§ **Exercise description**: The entries below are to be repeated exactly as they stand.

(Items from a data source)
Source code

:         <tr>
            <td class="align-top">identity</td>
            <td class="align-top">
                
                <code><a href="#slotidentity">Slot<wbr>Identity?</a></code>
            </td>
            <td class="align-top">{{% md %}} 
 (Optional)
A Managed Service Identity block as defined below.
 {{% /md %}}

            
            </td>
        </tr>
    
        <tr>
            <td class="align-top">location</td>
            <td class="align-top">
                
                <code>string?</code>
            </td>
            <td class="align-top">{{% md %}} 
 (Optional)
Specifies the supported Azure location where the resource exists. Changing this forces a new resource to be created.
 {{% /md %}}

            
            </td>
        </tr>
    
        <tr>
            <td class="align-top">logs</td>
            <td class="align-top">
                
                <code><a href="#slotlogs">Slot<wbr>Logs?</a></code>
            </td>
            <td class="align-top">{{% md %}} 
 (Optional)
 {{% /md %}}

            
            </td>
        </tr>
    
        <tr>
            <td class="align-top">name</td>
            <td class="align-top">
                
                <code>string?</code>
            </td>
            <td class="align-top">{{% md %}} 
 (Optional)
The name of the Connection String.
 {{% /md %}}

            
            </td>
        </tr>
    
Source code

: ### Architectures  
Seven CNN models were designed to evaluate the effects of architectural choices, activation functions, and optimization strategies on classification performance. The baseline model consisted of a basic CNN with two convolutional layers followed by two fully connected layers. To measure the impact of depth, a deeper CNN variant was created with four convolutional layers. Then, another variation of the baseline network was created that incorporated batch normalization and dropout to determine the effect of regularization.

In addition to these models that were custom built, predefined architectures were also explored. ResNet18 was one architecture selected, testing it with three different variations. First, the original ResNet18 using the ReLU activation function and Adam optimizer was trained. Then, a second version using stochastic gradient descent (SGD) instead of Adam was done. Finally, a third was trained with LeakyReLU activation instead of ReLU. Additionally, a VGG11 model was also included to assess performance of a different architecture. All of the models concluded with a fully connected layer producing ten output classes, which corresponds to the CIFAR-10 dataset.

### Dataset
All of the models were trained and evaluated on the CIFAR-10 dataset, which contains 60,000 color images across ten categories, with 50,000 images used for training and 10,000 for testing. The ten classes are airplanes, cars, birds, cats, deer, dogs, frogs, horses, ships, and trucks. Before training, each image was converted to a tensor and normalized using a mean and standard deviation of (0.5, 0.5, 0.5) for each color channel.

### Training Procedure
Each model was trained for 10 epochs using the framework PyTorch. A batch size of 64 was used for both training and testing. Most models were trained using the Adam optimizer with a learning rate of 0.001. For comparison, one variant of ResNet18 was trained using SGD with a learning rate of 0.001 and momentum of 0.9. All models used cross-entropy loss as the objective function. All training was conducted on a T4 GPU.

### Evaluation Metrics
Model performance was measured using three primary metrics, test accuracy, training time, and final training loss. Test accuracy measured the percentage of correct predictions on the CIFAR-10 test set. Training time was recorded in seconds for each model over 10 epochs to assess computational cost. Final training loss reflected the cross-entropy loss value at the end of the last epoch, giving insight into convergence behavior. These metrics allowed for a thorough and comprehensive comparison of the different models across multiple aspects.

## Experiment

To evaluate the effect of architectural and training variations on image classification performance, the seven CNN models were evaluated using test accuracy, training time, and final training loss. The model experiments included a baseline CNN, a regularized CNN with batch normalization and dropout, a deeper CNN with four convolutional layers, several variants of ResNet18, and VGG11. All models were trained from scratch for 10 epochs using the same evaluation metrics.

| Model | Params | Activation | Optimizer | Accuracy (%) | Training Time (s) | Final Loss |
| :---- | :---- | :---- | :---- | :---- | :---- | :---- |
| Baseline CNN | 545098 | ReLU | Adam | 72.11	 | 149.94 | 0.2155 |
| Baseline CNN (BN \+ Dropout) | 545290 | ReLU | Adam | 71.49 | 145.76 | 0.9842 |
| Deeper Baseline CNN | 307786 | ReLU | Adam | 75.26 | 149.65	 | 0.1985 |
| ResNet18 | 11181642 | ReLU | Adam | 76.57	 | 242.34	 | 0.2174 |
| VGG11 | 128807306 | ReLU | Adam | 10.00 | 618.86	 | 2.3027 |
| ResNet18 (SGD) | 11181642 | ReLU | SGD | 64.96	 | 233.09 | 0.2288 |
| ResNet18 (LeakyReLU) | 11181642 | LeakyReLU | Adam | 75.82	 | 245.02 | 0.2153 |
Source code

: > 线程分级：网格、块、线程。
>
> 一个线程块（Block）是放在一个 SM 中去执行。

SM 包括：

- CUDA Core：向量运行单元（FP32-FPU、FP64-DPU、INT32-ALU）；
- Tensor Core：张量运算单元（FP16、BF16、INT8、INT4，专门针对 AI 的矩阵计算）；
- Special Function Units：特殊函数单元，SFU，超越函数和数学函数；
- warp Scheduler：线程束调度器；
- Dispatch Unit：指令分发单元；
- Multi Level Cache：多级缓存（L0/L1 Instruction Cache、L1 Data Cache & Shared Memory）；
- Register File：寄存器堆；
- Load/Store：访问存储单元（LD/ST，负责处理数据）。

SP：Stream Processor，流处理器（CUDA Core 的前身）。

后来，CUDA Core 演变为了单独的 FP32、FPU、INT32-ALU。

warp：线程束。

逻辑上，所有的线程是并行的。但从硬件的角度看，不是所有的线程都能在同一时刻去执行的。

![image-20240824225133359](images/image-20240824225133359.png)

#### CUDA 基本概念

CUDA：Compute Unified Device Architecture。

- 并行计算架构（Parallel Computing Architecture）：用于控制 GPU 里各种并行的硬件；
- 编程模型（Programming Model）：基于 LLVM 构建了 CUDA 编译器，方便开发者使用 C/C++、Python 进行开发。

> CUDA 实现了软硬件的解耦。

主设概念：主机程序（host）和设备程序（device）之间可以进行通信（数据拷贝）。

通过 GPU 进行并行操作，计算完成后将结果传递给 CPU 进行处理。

§ **Answer to this task**:
Source code

:         <tr>
            <td class="align-top">identity</td>
            <td class="align-top">
                
                <code><a href="#slotidentity">Slot<wbr>Identity?</a></code>
            </td>
            <td class="align-top">{{% md %}} 
 (Optional)
A Managed Service Identity block as defined below.
 {{% /md %}}

            
            </td>
        </tr>
    
        <tr>
            <td class="align-top">location</td>
            <td class="align-top">
                
                <code>string?</code>
            </td>
            <td class="align-top">{{% md %}} 
 (Optional)
Specifies the supported Azure location where the resource exists. Changing this forces a new resource to be created.
 {{% /md %}}

            
            </td>
        </tr>
    
        <tr>
            <td class="align-top">logs</td>
            <td class="align-top">
                
                <code><a href="#slotlogs">Slot<wbr>Logs?</a></code>
            </td>
            <td class="align-top">{{% md %}} 
 (Optional)
 {{% /md %}}

            
            </td>
        </tr>
    
        <tr>
            <td class="align-top">name</td>
            <td class="align-top">
                
                <code>string?</code>
            </td>
            <td class="align-top">{{% md %}} 
 (Optional)
The name of the Connection String.
 {{% /md %}}

            
            </td>
        </tr>
    
Source code

: ### Architectures  
Seven CNN models were designed to evaluate the effects of architectural choices, activation functions, and optimization strategies on classification performance. The baseline model consisted of a basic CNN with two convolutional layers followed by two fully connected layers. To measure the impact of depth, a deeper CNN variant was created with four convolutional layers. Then, another variation of the baseline network was created that incorporated batch normalization and dropout to determine the effect of regularization.

In addition to these models that were custom built, predefined architectures were also explored. ResNet18 was one architecture selected, testing it with three different variations. First, the original ResNet18 using the ReLU activation function and Adam optimizer was trained. Then, a second version using stochastic gradient descent (SGD) instead of Adam was done. Finally, a third was trained with LeakyReLU activation instead of ReLU. Additionally, a VGG11 model was also included to assess performance of a different architecture. All of the models concluded with a fully connected layer producing ten output classes, which corresponds to the CIFAR-10 dataset.

### Dataset
All of the models were trained and evaluated on the CIFAR-10 dataset, which contains 60,000 color images across ten categories, with 50,000 images used for training and 10,000 for testing. The ten classes are airplanes, cars, birds, cats, deer, dogs, frogs, horses, ships, and trucks. Before training, each image was converted to a tensor and normalized using a mean and standard deviation of (0.5, 0.5, 0.5) for each color channel.

### Training Procedure
Each model was trained for 10 epochs using the framework PyTorch. A batch size of 64 was used for both training and testing. Most models were trained using the Adam optimizer with a learning rate of 0.001. For comparison, one variant of ResNet18 was trained using SGD with a learning rate of 0.001 and momentum of 0.9. All models used cross-entropy loss as the objective function. All training was conducted on a T4 GPU.

### Evaluation Metrics
Model performance was measured using three primary metrics, test accuracy, training time, and final training loss. Test accuracy measured the percentage of correct predictions on the CIFAR-10 test set. Training time was recorded in seconds for each model over 10 epochs to assess computational cost. Final training loss reflected the cross-entropy loss value at the end of the last epoch, giving insight into convergence behavior. These metrics allowed for a thorough and comprehensive comparison of the different models across multiple aspects.

## Experiment

To evaluate the effect of architectural and training variations on image classification performance, the seven CNN models were evaluated using test accuracy, training time, and final training loss. The model experiments included a baseline CNN, a regularized CNN with batch normalization and dropout, a deeper CNN with four convolutional layers, several variants of ResNet18, and VGG11. All models were trained from scratch for 10 epochs using the same evaluation metrics.

| Model | Params | Activation | Optimizer | Accuracy (%) | Training Time (s) | Final Loss |
| :---- | :---- | :---- | :---- | :---- | :---- | :---- |
| Baseline CNN | 545098 | ReLU | Adam | 72.11	 | 149.94 | 0.2155 |
| Baseline CNN (BN \+ Dropout) | 545290 | ReLU | Adam | 71.49 | 145.76 | 0.9842 |
| Deeper Baseline CNN | 307786 | ReLU | Adam | 75.26 | 149.65	 | 0.1985 |
| ResNet18 | 11181642 | ReLU | Adam | 76.57	 | 242.34	 | 0.2174 |
| VGG11 | 128807306 | ReLU | Adam | 10.00 | 618.86	 | 2.3027 |
| ResNet18 (SGD) | 11181642 | ReLU | SGD | 64.96	 | 233.09 | 0.2288 |
| ResNet18 (LeakyReLU) | 11181642 | LeakyReLU | Adam | 75.82	 | 245.02 | 0.2153 |
Source code

: > 线程分级：网格、块、线程。
>
> 一个线程块（Block）是放在一个 SM 中去执行。

SM 包括：

- CUDA Core：向量运行单元（FP32-FPU、FP64-DPU、INT32-ALU）；
- Tensor Core：张量运算单元（FP16、BF16、INT8、INT4，专门针对 AI 的矩阵计算）；
- Special Function Units：特殊函数单元，SFU，超越函数和数学函数；
- warp Scheduler：线程束调度器；
- Dispatch Unit：指令分发单元；
- Multi Level Cache：多级缓存（L0/L1 Instruction Cache、L1 Data Cache & Shared Memory）；
- Register File：寄存器堆；
- Load/Store：访问存储单元（LD/ST，负责处理数据）。

SP：Stream Processor，流处理器（CUDA Core 的前身）。

后来，CUDA Core 演变为了单独的 FP32、FPU、INT32-ALU。

warp：线程束。

逻辑上，所有的线程是并行的。但从硬件的角度看，不是所有的线程都能在同一时刻去执行的。

![image-20240824225133359](images/image-20240824225133359.png)

#### CUDA 基本概念

CUDA：Compute Unified Device Architecture。

- 并行计算架构（Parallel Computing Architecture）：用于控制 GPU 里各种并行的硬件；
- 编程模型（Programming Model）：基于 LLVM 构建了 CUDA 编译器，方便开发者使用 C/C++、Python 进行开发。

> CUDA 实现了软硬件的解耦。

主设概念：主机程序（host）和设备程序（device）之间可以进行通信（数据拷贝）。

通过 GPU 进行并行操作，计算完成后将结果传递给 CPU 进行处理。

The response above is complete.